"Ashoka est une association internationale créée
en 1980 dont la mission est de promouvoir le progrès
social en pariant sur la capacité d’innovation
des individus. Nous soutenons dans leur initiative des
entrepreneurs sociaux, des gens capables de prendre
l'initiative et de lancer des projets innovants qui,
à terme, apportent de nouvelles solutions, à
grande échelle, à des problèmes
sociaux et environnementaux. À travers le développement
d'Ashoka, mon rôle est de participer à
l'évolution du secteur associatif en France et
de créer une passerelle entre les notions d'entrepreneuriat
et d'utilité sociale, en convaincant des investisseurs
privés de soutenir des porteurs de projets. Je
suis arrivé chez Ashoka il y a 2 ans : aujourd'hui
nous sommes trois à y travailler à temps
plein, aidés de deux personnes à mi-temps.

* _Énoncé 1_:
D'après l'extrait sur Ashoka, en quelle année cette association internationale a-t-elle été créée ?
* _Énoncé 2_:
Dans l'extrait sur Ashoka, énumérez toutes les tâches que la personne qui s'exprime attribue à son propre rôle.
Seul l'extrait sert de source pour répondre.

Enregistrements du jeu de données:
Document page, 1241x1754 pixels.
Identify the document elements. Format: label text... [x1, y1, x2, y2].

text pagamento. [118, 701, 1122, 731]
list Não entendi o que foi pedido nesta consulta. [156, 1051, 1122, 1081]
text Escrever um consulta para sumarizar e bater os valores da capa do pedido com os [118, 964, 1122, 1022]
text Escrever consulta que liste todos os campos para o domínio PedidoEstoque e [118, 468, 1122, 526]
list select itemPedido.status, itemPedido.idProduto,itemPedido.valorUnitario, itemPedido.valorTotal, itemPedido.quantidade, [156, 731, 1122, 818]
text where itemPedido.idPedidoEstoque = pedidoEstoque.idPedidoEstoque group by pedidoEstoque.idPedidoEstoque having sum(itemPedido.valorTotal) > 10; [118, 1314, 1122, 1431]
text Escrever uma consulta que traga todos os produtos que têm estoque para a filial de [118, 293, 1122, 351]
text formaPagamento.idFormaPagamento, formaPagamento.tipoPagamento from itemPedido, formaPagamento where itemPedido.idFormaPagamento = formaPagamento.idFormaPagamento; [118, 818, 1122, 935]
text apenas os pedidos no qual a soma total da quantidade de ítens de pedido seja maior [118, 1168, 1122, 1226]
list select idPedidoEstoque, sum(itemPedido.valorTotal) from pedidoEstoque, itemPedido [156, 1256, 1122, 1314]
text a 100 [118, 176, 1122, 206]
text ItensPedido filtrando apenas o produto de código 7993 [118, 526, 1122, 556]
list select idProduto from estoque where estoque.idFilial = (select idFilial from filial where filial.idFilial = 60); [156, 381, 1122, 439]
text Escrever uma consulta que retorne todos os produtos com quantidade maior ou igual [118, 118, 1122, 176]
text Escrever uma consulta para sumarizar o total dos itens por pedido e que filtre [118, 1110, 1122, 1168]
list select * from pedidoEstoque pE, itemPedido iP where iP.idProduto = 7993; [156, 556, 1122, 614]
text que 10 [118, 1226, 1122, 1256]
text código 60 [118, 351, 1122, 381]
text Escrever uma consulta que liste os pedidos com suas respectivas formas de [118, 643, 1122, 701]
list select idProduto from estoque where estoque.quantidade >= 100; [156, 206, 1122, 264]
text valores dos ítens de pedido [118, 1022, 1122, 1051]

* _Corrigé 1_:
En 1980.

* _Corrigé 2_:
- Participer à l'évolution du secteur associatif en France
- Créer une passerelle entre les notions d'entrepreneuriat et d'utilité sociale
- Convaincre des investisseurs privés de soutenir des porteurs de projets